Saved data entries:
· · · · · · ·

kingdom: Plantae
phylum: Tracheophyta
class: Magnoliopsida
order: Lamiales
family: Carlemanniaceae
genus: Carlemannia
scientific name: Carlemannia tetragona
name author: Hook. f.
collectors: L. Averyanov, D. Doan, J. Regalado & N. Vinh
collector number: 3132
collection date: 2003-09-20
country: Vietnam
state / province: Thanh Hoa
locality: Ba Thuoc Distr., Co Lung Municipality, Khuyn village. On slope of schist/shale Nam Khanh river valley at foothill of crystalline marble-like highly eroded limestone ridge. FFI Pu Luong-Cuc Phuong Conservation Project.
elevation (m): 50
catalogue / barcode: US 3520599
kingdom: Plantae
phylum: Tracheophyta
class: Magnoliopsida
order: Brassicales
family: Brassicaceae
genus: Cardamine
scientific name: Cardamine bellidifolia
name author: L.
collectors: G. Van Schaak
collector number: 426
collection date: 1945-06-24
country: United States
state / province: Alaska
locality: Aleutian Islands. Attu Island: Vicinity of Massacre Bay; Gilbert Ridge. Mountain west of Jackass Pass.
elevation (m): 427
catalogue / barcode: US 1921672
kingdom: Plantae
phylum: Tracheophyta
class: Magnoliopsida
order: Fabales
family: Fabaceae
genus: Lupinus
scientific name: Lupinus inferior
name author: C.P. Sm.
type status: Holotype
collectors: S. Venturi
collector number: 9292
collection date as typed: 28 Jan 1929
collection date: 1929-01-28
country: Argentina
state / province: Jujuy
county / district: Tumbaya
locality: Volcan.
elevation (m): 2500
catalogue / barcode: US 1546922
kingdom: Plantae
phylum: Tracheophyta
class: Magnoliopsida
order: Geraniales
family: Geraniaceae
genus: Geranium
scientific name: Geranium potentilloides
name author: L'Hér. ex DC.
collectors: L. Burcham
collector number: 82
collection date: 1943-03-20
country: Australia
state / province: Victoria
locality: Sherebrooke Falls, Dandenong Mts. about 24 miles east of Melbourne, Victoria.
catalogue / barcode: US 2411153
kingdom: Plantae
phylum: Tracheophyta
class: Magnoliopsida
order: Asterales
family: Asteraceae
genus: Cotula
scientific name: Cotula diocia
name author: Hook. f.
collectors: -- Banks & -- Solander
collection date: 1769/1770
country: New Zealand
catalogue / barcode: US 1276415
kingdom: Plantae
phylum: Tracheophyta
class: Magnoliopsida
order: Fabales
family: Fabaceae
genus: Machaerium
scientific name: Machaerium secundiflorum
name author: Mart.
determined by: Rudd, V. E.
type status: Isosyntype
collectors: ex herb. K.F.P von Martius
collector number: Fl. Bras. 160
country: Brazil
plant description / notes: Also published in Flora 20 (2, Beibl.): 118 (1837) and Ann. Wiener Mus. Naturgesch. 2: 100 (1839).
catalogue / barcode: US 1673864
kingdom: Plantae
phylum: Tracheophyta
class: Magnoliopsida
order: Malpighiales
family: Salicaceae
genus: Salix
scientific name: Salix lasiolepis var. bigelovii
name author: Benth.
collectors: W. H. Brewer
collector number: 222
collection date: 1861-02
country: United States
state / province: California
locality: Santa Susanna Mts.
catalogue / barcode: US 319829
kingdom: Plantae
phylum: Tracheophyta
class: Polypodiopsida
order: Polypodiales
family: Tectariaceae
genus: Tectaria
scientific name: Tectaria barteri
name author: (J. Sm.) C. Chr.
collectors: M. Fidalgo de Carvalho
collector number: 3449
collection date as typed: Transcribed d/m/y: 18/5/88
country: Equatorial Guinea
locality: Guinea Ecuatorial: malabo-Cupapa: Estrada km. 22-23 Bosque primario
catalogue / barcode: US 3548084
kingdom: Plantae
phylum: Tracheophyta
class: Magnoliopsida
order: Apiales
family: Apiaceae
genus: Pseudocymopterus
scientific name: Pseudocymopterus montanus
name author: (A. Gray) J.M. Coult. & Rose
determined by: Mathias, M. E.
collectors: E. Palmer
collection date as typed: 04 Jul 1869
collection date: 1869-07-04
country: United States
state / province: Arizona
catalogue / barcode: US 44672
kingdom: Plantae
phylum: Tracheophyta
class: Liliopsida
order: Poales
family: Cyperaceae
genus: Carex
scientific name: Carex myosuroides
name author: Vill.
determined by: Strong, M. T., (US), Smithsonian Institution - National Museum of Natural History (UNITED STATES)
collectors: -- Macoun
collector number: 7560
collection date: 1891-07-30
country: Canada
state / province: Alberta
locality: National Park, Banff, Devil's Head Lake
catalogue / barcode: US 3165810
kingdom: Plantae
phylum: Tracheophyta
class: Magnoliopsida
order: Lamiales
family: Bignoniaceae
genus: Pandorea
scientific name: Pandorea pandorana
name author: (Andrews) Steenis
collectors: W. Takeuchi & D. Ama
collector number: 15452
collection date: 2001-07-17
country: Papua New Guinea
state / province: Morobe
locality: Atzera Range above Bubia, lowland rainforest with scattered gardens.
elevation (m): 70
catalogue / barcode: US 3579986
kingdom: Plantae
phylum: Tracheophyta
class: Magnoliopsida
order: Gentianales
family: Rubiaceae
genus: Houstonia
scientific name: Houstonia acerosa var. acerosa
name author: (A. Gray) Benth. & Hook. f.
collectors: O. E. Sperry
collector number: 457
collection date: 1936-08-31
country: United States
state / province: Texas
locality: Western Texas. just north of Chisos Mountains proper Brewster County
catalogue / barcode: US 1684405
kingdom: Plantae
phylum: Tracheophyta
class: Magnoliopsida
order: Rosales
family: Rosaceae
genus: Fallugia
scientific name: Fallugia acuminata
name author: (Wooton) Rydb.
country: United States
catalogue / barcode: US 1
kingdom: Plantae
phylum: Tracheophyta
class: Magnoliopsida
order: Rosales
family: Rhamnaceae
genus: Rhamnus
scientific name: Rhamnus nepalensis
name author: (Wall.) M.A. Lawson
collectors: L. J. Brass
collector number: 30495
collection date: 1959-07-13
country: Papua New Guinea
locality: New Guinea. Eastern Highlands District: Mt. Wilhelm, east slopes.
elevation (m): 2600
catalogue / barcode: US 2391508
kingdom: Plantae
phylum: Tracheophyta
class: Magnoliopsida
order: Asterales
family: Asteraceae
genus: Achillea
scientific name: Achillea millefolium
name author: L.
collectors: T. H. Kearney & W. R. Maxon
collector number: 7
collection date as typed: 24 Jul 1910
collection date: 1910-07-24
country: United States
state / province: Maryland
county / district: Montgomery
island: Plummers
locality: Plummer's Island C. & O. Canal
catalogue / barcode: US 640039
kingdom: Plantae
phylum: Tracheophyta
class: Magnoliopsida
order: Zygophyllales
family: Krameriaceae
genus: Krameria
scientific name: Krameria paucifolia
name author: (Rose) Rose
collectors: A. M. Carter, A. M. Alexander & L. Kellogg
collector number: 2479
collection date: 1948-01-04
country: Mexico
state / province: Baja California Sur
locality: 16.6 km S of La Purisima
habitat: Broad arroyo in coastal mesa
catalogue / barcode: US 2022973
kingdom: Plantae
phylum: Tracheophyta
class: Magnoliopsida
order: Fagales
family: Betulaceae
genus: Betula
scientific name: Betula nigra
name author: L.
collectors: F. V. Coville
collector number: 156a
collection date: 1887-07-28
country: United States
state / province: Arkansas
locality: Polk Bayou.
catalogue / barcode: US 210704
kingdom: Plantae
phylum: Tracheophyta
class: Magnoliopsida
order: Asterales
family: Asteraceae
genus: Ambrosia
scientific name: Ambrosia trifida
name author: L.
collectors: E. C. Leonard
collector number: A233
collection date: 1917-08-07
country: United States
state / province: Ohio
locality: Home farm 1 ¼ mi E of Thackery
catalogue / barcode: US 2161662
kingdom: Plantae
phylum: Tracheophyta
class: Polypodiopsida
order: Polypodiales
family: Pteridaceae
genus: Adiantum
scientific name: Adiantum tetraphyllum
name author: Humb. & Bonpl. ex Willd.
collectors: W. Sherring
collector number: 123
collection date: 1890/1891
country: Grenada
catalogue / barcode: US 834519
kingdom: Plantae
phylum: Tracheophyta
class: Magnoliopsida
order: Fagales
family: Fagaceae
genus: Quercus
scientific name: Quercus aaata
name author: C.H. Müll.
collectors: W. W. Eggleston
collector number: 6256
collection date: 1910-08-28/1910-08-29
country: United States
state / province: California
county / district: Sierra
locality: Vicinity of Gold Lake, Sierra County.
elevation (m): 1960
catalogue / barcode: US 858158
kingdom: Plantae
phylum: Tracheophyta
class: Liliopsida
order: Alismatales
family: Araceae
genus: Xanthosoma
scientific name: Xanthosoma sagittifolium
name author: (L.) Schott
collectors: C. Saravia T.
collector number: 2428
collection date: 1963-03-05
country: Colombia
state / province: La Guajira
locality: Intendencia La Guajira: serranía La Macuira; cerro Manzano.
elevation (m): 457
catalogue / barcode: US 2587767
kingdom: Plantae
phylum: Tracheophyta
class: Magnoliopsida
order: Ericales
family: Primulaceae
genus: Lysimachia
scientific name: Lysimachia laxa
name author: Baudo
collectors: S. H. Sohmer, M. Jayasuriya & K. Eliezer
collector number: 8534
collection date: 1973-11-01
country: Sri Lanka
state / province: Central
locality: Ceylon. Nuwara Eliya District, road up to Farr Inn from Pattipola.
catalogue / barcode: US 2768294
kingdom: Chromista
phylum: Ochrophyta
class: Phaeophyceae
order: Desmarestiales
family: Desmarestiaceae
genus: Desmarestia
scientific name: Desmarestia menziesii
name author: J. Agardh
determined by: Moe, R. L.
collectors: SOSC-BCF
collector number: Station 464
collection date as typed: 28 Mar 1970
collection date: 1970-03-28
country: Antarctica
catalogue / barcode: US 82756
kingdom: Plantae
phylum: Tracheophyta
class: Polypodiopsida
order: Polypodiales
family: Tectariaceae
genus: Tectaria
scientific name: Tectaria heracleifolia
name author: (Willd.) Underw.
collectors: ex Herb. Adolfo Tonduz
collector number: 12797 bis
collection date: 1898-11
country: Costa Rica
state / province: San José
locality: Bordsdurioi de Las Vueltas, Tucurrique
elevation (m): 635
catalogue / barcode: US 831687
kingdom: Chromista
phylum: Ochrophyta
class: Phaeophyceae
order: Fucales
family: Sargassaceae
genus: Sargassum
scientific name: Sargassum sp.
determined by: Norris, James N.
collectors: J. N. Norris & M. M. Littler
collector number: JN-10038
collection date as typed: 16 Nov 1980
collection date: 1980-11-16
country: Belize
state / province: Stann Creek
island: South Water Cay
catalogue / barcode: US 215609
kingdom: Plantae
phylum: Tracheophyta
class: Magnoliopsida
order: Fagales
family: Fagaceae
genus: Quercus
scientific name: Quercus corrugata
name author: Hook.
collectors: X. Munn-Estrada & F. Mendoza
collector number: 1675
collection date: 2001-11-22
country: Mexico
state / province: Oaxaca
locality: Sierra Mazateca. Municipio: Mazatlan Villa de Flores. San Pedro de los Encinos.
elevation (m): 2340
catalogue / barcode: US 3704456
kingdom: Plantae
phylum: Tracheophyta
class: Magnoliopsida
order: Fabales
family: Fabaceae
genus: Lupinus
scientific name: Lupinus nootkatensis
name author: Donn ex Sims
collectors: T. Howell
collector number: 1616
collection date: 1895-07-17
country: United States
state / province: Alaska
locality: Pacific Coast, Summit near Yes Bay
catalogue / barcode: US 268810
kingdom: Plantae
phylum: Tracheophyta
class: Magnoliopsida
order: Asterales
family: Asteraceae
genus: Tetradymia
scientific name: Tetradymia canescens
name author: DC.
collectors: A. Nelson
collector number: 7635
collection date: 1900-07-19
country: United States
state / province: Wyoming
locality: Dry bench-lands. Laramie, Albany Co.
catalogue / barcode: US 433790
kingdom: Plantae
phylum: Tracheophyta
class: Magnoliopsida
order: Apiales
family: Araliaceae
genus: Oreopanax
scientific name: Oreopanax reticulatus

· · · · · · ·

Rewrite the entries from the line with "family: Krameriaceae" to the line with "genus: Betula", swapping "collector number" for "field number" and keeping everything else the same.

family: Krameriaceae
genus: Krameria
scientific name: Krameria paucifolia
name author: (Rose) Rose
collectors: A. M. Carter, A. M. Alexander & L. Kellogg
field number: 2479
collection date: 1948-01-04
country: Mexico
state / province: Baja California Sur
locality: 16.6 km S of La Purisima
habitat: Broad arroyo in coastal mesa
catalogue / barcode: US 2022973
kingdom: Plantae
phylum: Tracheophyta
class: Magnoliopsida
order: Fagales
family: Betulaceae
genus: Betula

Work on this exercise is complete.